The Nikon Small World Photomicrography Competition has been exploring a world invisible to the naked eye for 40 years. The contest features artistic photos of microscopic subjects. This year, Nikon received more than 1,200 entries from scientists, artists and photographers all over the world.
The 20th-place entry was submitted by Dylan T. Burnette of Nashville's Vanderbilt University School of Medicine. It shows an osteosarcoma (bone cancer) cell at 8000X magnification.
This 19th-place image by Sabrina Kaul of the University of Vienna shows the larval stage of the acorn worm at 10X magnification.

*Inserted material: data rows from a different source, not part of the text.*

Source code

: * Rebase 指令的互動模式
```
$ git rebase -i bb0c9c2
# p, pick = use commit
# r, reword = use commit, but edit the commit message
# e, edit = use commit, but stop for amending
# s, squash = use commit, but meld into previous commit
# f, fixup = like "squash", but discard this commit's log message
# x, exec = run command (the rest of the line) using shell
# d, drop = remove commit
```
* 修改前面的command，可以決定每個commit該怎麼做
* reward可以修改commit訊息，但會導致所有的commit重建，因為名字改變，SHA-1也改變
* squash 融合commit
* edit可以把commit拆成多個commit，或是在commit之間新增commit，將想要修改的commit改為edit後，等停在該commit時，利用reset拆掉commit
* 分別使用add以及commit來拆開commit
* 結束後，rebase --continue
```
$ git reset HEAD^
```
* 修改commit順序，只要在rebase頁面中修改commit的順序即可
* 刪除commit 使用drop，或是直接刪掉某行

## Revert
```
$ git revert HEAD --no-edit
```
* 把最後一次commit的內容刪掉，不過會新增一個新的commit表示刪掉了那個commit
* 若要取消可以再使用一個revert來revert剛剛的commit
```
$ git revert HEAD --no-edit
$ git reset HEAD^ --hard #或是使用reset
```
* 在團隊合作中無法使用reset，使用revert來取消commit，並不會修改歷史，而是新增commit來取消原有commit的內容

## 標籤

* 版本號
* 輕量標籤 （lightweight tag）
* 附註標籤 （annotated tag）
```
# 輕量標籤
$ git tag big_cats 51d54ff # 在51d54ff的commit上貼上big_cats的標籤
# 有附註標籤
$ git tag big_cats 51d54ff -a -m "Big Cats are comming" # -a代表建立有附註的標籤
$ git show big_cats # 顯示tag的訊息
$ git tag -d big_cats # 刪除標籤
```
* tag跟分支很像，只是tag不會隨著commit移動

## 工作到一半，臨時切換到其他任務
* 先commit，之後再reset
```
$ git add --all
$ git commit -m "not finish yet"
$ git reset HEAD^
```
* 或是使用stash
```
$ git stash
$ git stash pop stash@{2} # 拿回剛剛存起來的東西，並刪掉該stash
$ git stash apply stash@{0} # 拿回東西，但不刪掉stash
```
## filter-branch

The 18th-place entry by Jens H. Petersen of Denmark's MycoKey shows a tower of pollen on a scarlet pimpernel plant at 80X magnification.
An odd-looking species of micro algae (Pleurotaenium ovatum) is the subject of the 17th-place entry by Rogelio Moreno of Panama City, Panama. Magnification is 40X.

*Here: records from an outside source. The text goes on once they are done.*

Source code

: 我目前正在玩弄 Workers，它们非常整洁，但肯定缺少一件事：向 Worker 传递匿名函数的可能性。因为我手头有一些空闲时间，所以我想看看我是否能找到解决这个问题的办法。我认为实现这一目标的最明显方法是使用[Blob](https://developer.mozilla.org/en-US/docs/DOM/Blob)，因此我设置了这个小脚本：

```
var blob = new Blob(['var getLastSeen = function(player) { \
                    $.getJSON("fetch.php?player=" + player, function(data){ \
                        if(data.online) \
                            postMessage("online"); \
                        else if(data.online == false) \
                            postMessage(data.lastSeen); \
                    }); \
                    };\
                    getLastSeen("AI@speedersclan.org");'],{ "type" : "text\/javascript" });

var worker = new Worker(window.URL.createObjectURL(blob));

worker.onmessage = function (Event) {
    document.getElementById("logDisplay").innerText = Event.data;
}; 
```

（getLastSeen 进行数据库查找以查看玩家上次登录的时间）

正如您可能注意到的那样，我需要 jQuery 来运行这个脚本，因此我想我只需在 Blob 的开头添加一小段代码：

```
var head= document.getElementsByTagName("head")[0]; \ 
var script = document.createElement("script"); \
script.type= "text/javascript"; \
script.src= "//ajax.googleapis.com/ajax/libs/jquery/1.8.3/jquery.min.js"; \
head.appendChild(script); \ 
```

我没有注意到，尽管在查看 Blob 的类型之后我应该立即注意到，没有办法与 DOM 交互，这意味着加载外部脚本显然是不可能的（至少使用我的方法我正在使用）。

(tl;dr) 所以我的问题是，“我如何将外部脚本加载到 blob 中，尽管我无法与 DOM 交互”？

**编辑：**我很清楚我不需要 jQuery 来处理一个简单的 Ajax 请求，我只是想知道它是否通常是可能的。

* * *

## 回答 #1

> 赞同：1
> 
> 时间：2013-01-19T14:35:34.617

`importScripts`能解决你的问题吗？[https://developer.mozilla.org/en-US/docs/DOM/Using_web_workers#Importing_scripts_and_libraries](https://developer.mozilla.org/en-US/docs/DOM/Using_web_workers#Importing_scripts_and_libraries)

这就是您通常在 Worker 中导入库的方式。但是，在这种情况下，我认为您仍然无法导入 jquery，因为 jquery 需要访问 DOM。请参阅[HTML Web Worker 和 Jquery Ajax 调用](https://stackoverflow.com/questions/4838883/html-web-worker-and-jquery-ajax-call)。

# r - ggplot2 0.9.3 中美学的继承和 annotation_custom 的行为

The 16th-place entry by Nils Lindstrom of Scotland's Roslin Institute shows three transgenic kidneys cultured together, as seen at 20X magnification.
A segment of a jewel beetle's eye sparkles at 45X magnification in the Nikon Small World contest's 15th-place entry, submitted by Charles Krebs of Issaquah, Washington.
The 14th-place entry by Ali Erturk of Munich, Germany, shows blood circulating in a mouse's brain at 2X magnification
Another entry from Charles Krebs took 13th place in the contest. This 417X magnification image shows a microscopic aquatic animal known as a rotifer in the middle of a meal.
The 12th-place entry, submitted by Douglas Moore from University of Wisconsin at Stevens Point, shows an unpolished Montana Dryhead agate rock at 50X magnification.
At 25X magnification, a house cricket's tongue takes on the appearance of a leaf. This 11th-place entry was submitted by Stefano Barone of Cremona, Italy.
The 10th-place entry by the University of Western Australia's Paul Joseph Rigby shows a daisy petal with a fungal infection at 10X magnification.
The ninth-place entry by Meritxell Vendrell from Barcelona's Universitat Autònoma shows a tinted parsley ovary at 63X magnification.
The appendages of a brine shrimp look like feathers at 100X magnification. This eighth-place entry was submitted by Igor Robert Siwanowicz of Virginia's Howard Hughes Medical Institute.
The Nikon Small World contest's seventh-place entry, submitted by Dennis Hinks of Cleveland, Ohio, shows the circuitry inside a DVD reader at 100X magnification.
The sixth-place entry by MIT's Douglas Brumley shows fluid flow around a coral polyp at 4X magnification.
University of Georgia researcher Muthugapatti K. Kandasamy submitted this fifth-place entry, which shows the stained endothelial cells of a cow's pulmonary artery. The stains highlight actin (pink), mitochondria (green) and DNA (yellow).
This fourth-place entry by Karin Panser of Vienna's Institute of Molecular Pathology shows a caterpillar's proleg with gripping hooks, at 20X magnification.
Here's looking at you: The eyes of a jumping spider stare out at 20X magnification in this third-place entry from Noah Fram-Schwartz of Greenwich, Connecticut.
The second-place entry, submitted by the University of Pisa's Alessandro Da Mommio, shows diamond-shaped splits in calcite crystal at 10X magnification.
The Nikon Small World's first-place image, submitted by Panama's Rogelio Moreno, shows a rotifer's mouth at 40X magnification. Moreno captured the image just as the mouth was opening. "When you see that movement, you fall in love," Moreno said in a news release. "I thought, 'Wow, that is amazing. I can’t believe what I’m seeing.'"
Top images from the competition will be featured in a full-color calendar and a national museum tour.